01:05:26And every situation is fine.
01:05:28But, yes.
01:05:30So, we will leave it a little open.
01:05:31Yes, because family is important.
01:05:33The study is important.
01:05:34Your outgoing activities are also important.
01:05:37So, it's not a balance.
01:05:38In everything.
01:05:39Yes.
01:05:40So, this is also a thing.
01:05:43You keep balance in everything.
01:05:44Of course.
01:05:45The next AI video is on the same page.
01:05:48One more question.
01:05:49Yes.
01:05:49I never get to meet with my parents.

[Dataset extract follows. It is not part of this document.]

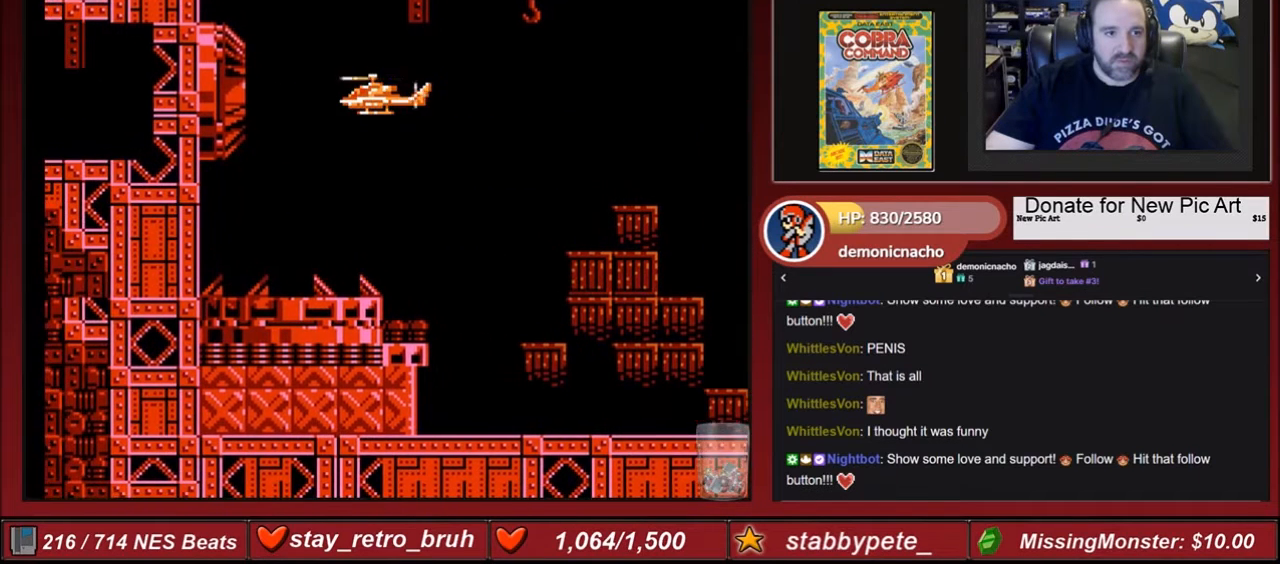
{"buttons": ["B"], "events": [[234, "B", "down"], [334, "B", "up"], [401, "B", "down"], [434, "B", "up"], [501, "B", "down"]]}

01:05:53I just feel like my husband listens to his mother's mother.
01:05:58That's the same way my children don't get away from me.
01:06:02Because of the fact that we have a lot of fights in our house.
01:06:06I don't know how to give my heart.
01:06:10This is a Pakistani drama.
01:06:12Yes.
01:06:13I came into the same page.
01:06:16I don't understand how we do it.
01:06:16You don't do it to my parents.
01:06:17No more of this.
01:06:18It's not relevant.
01:06:19But it's also very well that,
01:06:19in our drama,
01:06:20It's so important that,
01:06:22It is created a party.
01:06:25And it's induced children in their lives.
01:06:28It'snicas that they have been induced.
01:06:28Have some parents,
01:06:29have some parents,
01:06:31have some parents,
01:06:31have some parents,
01:06:31have some parents.
01:06:31Sometimes,
01:06:32are some parents even use their parents.
01:06:37that your mother is careless, that your mother doesn't study anything.
01:06:44Exactly, the drama is depicted in society.
01:06:47What we are doing is that in the whole drama,
01:06:50we are doing selective attribution,
01:06:52which is our meaning, we are taking it.
01:06:54We are not watching the drama,
01:06:56that in every drama, the Pakistani drama,
01:06:58there is no message or moral lesson,
01:07:01they are giving you to a society lesson.
01:07:08I don't think so.
01:07:09No, it's a lesson.
01:07:11It's a lesson.
01:07:12The last thing is right,
01:07:14but we are picking things from that,
01:07:16and then we are saying that the drama has very bad effects,
01:07:19because we have done those things,
01:07:20and then we are implementing them at home.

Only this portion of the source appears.